The American economy gained 12,000 jobs last month. We need 90,000 new jobs just to keep up with population growth, which means that net job growth clocked in at -78,000 jobs. The headline unemployment rate stayed at 4.1%.
The jobs survey is in the field early each month, and October's survey may have been affected by Hurricane Milton. However, the BLS says data collection was fairly normal, so the October numbers were most likely just an extension of the downward trend that's been obvious for years.
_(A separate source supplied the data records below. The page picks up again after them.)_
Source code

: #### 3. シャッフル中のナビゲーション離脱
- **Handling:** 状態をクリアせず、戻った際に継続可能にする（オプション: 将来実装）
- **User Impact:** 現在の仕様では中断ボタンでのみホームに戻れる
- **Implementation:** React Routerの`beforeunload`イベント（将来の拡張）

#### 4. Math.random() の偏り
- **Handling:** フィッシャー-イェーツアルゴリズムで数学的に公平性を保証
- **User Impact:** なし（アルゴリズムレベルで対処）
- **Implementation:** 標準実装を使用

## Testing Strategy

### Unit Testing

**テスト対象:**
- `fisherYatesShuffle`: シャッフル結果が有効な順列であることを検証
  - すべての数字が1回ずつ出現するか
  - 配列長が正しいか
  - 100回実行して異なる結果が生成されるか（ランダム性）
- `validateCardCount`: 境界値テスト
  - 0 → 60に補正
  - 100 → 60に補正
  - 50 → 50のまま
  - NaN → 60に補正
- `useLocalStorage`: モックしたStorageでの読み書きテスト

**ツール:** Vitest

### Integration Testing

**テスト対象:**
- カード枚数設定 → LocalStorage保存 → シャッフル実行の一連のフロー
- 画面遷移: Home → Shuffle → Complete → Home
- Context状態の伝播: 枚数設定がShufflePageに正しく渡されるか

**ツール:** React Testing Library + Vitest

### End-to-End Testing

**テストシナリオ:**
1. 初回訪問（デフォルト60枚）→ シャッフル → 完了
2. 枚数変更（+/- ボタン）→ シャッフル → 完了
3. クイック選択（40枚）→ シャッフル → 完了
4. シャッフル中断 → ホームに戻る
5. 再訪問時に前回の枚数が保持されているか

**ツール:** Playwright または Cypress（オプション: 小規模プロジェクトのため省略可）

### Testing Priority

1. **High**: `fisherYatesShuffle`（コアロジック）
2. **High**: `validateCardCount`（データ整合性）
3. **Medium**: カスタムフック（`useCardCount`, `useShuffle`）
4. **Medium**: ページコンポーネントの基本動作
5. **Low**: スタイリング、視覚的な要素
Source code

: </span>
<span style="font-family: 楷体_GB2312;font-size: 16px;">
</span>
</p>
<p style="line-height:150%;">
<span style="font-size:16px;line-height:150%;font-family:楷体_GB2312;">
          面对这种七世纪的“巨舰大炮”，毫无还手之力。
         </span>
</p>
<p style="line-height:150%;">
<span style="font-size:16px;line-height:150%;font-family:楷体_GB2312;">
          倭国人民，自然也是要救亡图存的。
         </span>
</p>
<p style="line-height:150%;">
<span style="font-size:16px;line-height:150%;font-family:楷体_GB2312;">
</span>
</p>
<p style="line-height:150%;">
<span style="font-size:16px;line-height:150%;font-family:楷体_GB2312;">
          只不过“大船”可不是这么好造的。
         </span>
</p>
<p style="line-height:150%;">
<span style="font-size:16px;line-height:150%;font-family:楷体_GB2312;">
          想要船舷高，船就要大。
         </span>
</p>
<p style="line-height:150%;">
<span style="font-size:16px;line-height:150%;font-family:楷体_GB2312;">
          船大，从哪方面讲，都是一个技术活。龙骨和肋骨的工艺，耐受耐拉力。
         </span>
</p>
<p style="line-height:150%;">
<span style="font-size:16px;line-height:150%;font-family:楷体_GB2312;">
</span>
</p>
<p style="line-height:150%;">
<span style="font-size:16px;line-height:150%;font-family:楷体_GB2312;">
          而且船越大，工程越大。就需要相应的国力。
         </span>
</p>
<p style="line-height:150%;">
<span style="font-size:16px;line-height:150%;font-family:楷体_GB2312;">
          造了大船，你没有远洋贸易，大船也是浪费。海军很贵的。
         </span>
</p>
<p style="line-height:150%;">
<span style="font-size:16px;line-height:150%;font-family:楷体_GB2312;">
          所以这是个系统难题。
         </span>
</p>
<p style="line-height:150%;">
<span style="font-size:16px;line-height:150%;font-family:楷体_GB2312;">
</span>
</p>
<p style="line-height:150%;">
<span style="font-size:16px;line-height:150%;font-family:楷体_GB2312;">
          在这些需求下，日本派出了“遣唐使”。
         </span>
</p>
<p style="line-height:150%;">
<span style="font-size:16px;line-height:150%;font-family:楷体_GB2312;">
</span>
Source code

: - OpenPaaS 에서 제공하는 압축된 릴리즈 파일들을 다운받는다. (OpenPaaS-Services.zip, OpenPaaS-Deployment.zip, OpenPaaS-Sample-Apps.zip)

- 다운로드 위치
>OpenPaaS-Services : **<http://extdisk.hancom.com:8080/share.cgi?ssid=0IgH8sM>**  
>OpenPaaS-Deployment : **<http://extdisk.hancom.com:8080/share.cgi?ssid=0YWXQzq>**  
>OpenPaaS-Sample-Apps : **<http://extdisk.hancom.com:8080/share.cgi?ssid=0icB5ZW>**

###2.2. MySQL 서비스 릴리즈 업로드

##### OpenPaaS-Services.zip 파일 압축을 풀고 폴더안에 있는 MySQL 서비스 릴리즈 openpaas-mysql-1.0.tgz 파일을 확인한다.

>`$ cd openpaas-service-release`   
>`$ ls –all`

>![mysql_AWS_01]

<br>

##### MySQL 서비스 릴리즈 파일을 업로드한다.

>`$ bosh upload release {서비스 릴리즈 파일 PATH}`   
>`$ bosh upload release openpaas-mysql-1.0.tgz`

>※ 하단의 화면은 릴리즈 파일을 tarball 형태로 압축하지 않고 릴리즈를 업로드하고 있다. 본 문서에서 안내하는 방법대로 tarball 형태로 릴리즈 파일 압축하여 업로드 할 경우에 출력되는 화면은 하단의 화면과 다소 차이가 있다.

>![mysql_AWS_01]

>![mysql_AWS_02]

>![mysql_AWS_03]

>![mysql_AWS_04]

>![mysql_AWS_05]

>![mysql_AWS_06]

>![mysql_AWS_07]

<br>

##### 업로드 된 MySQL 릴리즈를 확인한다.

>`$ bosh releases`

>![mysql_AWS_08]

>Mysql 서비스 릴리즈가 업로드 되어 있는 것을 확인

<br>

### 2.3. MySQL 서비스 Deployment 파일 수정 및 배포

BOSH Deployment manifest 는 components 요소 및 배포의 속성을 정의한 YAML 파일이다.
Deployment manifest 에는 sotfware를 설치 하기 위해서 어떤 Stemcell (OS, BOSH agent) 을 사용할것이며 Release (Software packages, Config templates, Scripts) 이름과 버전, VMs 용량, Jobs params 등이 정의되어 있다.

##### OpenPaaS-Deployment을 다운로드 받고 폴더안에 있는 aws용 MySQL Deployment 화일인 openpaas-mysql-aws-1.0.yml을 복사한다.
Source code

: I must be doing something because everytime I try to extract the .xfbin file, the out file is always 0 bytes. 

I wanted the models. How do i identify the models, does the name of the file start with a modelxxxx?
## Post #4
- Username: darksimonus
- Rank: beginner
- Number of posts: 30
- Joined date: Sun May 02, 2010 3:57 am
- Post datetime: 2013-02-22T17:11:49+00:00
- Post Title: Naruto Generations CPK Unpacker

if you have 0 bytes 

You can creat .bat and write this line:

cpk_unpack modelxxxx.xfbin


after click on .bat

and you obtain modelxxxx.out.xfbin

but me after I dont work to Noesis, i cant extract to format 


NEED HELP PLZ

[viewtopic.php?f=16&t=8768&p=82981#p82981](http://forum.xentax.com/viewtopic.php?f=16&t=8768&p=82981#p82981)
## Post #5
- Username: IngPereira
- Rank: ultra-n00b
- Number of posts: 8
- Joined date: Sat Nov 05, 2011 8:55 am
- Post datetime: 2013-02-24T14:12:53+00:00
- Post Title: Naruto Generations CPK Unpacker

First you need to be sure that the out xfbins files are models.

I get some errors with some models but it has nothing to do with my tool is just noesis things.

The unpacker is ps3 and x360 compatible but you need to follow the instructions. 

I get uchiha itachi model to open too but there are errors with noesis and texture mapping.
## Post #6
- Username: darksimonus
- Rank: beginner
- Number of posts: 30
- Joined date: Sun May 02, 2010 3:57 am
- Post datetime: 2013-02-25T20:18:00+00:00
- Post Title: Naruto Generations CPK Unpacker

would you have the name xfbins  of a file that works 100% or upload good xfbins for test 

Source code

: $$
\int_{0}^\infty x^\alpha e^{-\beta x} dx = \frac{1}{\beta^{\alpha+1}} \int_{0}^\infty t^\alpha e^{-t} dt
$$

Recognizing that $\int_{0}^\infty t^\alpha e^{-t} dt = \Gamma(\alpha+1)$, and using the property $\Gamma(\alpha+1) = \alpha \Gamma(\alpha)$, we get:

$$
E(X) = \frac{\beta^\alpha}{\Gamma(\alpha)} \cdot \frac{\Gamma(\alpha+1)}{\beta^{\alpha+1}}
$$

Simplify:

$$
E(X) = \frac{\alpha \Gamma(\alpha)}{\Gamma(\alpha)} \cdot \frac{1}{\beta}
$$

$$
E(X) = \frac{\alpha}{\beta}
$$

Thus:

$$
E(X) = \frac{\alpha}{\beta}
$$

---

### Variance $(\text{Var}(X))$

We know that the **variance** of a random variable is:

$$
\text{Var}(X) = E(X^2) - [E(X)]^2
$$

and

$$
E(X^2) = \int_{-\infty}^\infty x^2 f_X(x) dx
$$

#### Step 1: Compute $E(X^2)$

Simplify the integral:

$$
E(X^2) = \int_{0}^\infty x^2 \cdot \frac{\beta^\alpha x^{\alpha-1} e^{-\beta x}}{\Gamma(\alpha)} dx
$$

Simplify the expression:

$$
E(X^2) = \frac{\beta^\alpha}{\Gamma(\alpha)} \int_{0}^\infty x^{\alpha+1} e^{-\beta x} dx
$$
The good news is that the Fed certainly has no reason to hold back on further rate cuts anymore. In fact, they should do another big one.
The Boeing strike and the ripple effects from that across the aerospace industry are probably affecting this as well. I'm sure Trump will try to make hay out of it, but it just makes the case for another solid rate cut all the stronger, as Kevin suggests.
While, likely, one report will have no impact, I am sure Harris does not love the timing of this particular jobs report.
Would be nice to see this trend back to 2016. The pandemic hiring bubble makes it look strange.
Disappointed, MAGA propagandists have had to delete the stories they had ready to post decrying the "unbelievable employment figures" released just before the election, obviously as a form of "election interference".
You're kind of missing the point when the unemployment rate remains the same even as there are fewer employed persons in the household data.